En 1999 la Compañía de Santo Domingo destinó a Cristina en un dispensario médico en Camerún. Allí pudo constatar, una vez más, la tragedia que muchos africanos sufren para acceder a la atención médica hospitalaria. Tal y como nos cuenta Cristina, pudo ver cómo, al igual que en el Congo, la falta de infraestructura, de personal, de medios económicos y la corrupción, son las causas más importantes de los problemas que hay en África para tratar las necesidades de salud de sus habitantes:

“Camerún es un país que tiene mucha corrupción, incluso a nivel sanitario, y la gente pobre y de clase media, no tienen acceso a los hospitales, porque a pesar de ser hospitales públicos, no hay sanidad pública gratuita, hay que pagar, por eso mucha gente muere en los pasillos de los hospitales públicos. Habían personas que enviábamos desde el dispensario, porque necesitaban una cirugía, pero una vez allí, ellos tenían que comprar todos los materiales que les pedía el cirujano, les hacen una lista de los productos que necesitan para la intervención, y luego el cirujano les indica su precio por la "mano de obra". Del mismo modo, el anestesista les da una lista de productos que deben comprar, y le pone también precio a su "mano de obra" ”.

────────────────

* [INSTRUCCIONES]:
#1 Responde estas preguntas con datos del texto sobre Camerún:
(a) ¿En qué año destinó la Compañía de Santo Domingo a Cristina a Camerún?
(b) ¿En qué clase de centro la destinaron?
(c) ¿Qué les indica el cirujano a los pacientes después de darles la lista de productos?
#2 Indica si cada afirmación coincide con el texto sobre Camerún y cita las palabras que lo deciden:
(a) En Camerún la sanidad pública es gratuita.
(b) El anestesista también entrega una lista de productos que hay que comprar.
(c) Camerún tiene poca corrupción.
#3 Prosigue el texto sobre Camerún a partir de su última frase.
Las filas que vienen a continuación no guardan relación con el texto sobre Camerún.

────────────────

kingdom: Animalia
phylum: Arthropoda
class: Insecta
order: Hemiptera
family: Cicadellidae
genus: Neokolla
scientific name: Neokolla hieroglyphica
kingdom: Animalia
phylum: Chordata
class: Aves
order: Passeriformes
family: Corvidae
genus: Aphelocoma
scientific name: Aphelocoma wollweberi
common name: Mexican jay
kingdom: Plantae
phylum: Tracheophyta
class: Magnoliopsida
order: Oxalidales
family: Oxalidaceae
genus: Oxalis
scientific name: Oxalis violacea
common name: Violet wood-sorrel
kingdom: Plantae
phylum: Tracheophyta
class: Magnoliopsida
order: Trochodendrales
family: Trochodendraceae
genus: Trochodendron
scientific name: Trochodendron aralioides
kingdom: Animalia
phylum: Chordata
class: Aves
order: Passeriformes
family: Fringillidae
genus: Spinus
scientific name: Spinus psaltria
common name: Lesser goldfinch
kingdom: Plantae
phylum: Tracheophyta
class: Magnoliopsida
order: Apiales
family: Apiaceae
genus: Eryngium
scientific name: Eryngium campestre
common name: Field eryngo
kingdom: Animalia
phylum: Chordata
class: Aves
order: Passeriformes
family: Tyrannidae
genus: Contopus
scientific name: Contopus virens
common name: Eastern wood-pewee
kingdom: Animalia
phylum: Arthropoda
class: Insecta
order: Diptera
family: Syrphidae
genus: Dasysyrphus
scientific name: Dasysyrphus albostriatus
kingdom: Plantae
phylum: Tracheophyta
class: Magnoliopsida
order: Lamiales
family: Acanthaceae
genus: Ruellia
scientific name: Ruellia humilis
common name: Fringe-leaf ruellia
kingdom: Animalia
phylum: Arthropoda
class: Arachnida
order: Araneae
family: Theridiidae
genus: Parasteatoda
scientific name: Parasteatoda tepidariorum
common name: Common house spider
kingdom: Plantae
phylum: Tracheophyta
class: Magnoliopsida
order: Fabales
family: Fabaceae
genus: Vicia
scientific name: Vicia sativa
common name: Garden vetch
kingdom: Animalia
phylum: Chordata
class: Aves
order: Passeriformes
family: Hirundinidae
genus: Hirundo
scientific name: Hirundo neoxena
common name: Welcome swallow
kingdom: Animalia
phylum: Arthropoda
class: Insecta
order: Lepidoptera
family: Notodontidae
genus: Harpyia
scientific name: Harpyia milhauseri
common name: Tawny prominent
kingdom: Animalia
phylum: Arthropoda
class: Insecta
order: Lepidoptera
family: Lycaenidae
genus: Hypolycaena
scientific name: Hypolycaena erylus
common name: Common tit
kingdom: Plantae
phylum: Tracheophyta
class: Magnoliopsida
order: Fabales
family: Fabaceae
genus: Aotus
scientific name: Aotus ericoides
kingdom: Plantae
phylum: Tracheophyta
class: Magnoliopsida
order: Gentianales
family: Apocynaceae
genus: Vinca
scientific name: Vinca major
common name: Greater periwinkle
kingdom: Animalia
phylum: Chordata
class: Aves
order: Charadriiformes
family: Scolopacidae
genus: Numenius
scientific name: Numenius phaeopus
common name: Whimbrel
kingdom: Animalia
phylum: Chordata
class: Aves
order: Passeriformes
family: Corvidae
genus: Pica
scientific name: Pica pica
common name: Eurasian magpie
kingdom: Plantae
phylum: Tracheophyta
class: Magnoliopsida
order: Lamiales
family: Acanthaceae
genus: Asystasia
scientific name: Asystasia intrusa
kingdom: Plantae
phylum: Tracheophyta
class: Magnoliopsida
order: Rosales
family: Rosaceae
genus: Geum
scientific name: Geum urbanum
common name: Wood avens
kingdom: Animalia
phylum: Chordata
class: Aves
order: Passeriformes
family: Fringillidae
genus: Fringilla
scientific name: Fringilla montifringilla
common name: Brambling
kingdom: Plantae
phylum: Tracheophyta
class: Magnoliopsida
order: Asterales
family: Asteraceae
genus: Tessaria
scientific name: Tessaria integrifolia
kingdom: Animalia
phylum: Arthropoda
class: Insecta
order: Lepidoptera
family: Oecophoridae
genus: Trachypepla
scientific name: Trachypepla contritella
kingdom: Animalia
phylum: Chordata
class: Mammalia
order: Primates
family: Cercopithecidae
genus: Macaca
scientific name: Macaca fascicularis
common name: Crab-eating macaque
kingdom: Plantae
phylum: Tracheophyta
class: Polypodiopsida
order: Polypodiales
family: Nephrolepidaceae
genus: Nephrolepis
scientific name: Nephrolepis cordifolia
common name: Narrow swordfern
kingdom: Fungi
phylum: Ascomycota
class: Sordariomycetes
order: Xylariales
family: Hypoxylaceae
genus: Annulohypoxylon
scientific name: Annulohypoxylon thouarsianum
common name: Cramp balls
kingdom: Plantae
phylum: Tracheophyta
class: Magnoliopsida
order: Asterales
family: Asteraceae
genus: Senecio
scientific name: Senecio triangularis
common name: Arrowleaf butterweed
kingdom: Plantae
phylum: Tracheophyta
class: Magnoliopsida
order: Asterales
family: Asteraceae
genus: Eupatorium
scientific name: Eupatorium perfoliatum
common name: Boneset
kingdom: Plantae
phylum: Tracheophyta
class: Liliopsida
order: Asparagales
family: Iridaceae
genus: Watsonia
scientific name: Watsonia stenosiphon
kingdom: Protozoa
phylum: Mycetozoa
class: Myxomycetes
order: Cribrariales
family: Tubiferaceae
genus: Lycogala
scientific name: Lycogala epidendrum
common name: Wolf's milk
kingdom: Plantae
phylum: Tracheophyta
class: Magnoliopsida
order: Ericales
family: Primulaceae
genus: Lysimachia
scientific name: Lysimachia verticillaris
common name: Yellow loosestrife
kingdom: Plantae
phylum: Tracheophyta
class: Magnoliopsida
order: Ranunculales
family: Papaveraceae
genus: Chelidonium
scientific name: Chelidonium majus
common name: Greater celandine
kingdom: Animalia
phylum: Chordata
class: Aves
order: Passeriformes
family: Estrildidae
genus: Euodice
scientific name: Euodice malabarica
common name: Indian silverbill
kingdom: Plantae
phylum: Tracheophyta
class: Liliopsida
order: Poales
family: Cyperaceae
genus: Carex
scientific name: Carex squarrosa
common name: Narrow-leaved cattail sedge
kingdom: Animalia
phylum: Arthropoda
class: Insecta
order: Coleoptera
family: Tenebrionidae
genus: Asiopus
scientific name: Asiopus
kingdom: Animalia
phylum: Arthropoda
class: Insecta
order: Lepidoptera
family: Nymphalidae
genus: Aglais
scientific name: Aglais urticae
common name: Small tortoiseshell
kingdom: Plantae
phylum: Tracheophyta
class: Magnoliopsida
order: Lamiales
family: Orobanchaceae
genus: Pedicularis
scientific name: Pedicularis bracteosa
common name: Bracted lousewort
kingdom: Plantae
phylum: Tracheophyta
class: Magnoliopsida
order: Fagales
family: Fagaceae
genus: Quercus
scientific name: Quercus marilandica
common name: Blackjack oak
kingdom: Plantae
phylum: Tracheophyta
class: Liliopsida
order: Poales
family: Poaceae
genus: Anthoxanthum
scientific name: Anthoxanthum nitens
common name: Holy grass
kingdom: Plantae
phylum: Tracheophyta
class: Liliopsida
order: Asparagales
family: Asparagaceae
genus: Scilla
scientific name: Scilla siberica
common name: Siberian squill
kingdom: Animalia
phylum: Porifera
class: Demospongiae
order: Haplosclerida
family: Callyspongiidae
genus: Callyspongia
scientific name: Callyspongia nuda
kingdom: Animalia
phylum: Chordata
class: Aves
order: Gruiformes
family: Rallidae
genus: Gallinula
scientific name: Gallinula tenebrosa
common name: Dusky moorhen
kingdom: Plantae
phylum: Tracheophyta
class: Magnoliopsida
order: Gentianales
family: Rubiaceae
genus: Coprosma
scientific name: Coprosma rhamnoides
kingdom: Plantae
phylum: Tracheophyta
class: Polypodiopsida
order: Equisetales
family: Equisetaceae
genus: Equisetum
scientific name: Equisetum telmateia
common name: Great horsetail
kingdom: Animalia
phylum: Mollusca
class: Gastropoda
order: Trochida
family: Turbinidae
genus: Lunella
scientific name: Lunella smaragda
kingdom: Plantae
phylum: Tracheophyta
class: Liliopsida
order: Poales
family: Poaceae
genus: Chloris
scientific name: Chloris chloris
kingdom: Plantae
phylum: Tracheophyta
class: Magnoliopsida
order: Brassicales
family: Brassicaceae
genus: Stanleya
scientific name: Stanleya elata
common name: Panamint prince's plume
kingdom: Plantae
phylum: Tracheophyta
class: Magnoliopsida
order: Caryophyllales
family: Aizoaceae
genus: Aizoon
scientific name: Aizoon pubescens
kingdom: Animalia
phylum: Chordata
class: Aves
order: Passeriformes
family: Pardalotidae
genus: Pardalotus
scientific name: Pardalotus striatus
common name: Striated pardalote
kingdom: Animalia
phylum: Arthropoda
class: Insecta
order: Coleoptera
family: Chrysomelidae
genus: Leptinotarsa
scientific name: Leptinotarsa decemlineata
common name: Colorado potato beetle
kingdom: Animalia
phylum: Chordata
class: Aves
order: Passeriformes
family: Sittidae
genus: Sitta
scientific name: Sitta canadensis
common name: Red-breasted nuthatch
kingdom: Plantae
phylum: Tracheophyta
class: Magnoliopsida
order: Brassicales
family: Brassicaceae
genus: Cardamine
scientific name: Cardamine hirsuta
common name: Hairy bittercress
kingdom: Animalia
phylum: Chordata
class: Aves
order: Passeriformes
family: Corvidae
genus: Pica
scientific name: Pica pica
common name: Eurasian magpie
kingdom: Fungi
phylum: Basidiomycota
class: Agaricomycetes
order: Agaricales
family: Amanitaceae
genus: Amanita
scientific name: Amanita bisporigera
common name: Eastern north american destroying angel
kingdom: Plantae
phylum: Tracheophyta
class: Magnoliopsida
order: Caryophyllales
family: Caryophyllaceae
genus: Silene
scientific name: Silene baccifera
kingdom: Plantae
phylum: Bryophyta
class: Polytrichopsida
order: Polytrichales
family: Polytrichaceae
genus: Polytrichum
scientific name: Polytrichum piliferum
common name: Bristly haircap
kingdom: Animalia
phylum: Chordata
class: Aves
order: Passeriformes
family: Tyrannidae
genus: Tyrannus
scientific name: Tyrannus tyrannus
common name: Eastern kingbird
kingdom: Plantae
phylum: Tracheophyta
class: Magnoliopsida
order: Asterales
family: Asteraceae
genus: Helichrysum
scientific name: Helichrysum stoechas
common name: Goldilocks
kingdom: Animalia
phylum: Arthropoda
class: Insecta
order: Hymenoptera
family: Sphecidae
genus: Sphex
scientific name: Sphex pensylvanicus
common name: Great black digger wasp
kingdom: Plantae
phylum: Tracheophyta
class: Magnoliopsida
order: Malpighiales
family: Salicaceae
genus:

────────────────

* [TUS RESPUESTAS]:
#1
(a) En 1999.
(b) En un dispensario médico.
(c) Les indica su precio por la "mano de obra".

#2
(a) No: "no hay sanidad pública gratuita, hay que pagar".
(b) Sí: "el anestesista les da una lista de productos que deben comprar".
(c) No: "Camerún es un país que tiene mucha corrupción".

#3
Toda esta situación se agrava debido a la falta de personal sanitario y los problemas de infraestructura y provisión de material sanitario. Sin embargo los problemas de salud en África no sólo se deben a una deficiente gestión sanitaria, sino a las condiciones de vida de la población, sobre este punto Cristina Antolín nos da su testimonio:

“La situación de pobreza en que vive la gran mayoría de las familias en África hace que sus condiciones de vida sean desfavorables para la salud. Viven en barrios donde no acceso al agua potable. Viven hacinados en casetas muy pequeñas sin ningún servicio, con muy pocos medios, con muy poca higiene, y esto es causa de muchas enfermedades”.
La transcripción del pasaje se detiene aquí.